TO DO: Excluding pictures, retype the line with "Table 1. Diameter" and each line that follows it to the end of the data below, word for word.

DATA EXTRACT:
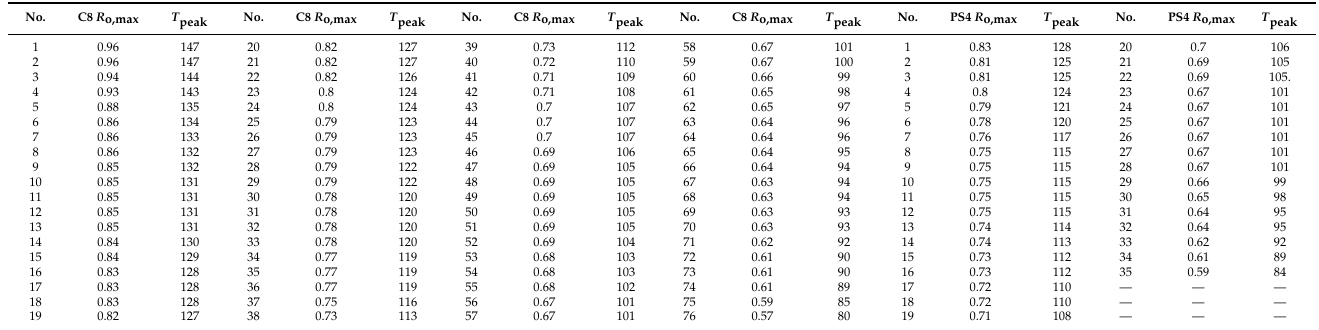
Table 1. The maximum vitrinite reflectance (% R o,max ) and the paleotemperature ( T peak / ◦ C).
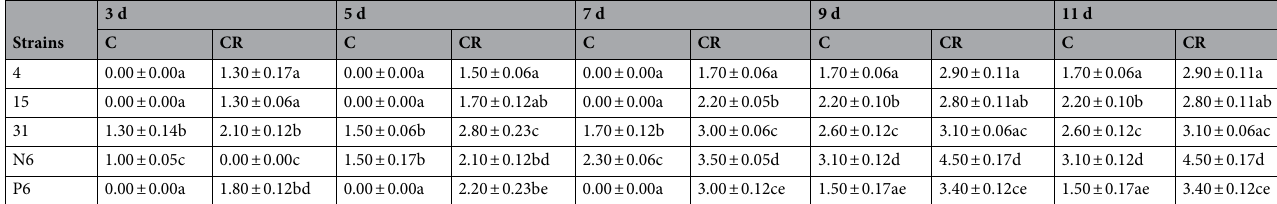
Table 1. Diameter changes of colony and chromogenic circles of different strains on selective media indicating lignin degradation ability over time (cm). C is for Circle of the colony; CR is for Color ring. Mean values are marked with different lower case letters are significantly different ( P < 0.05).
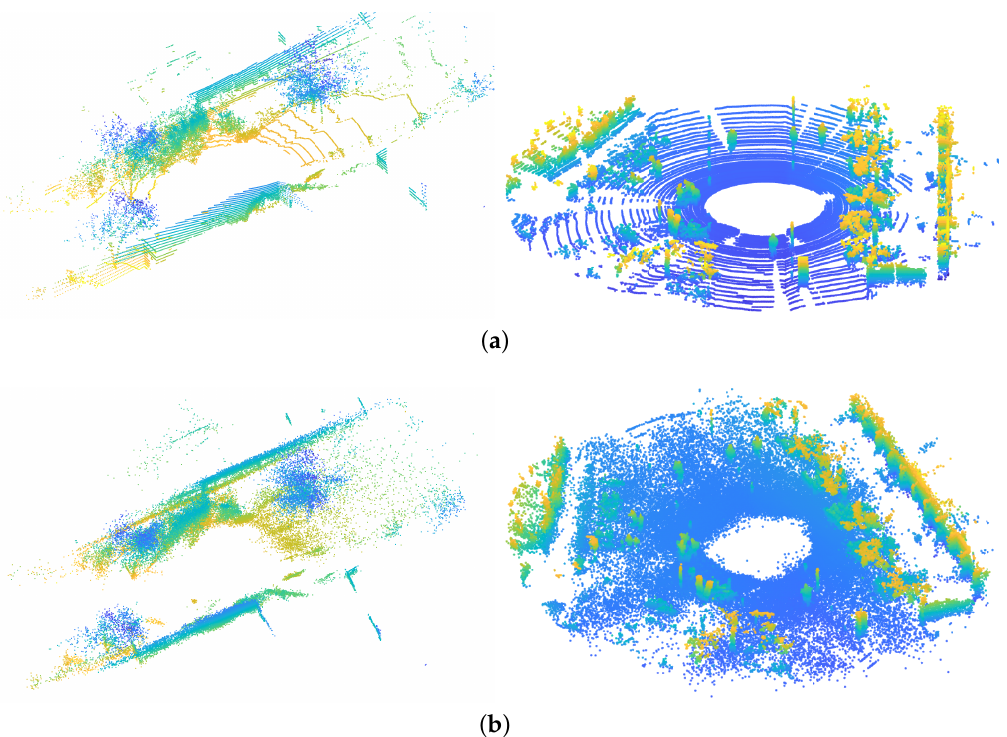
Figure 6. The raw point clouds of the Lidar datasets and the reconstructed point clouds by our approach. ( a ) Raw point cloud; ( b ) Reconstruction using our approach.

EXERCISE ANSWER:
Table 1. Diameter changes of colony and chromogenic circles of different strains on selective media indicating lignin degradation ability over time (cm). C is for Circle of the colony; CR is for Color ring. Mean values are marked with different lower case letters are significantly different ( P < 0.05).
Figure 6. The raw point clouds of the Lidar datasets and the reconstructed point clouds by our approach. ( a ) Raw point cloud; ( b ) Reconstruction using our approach.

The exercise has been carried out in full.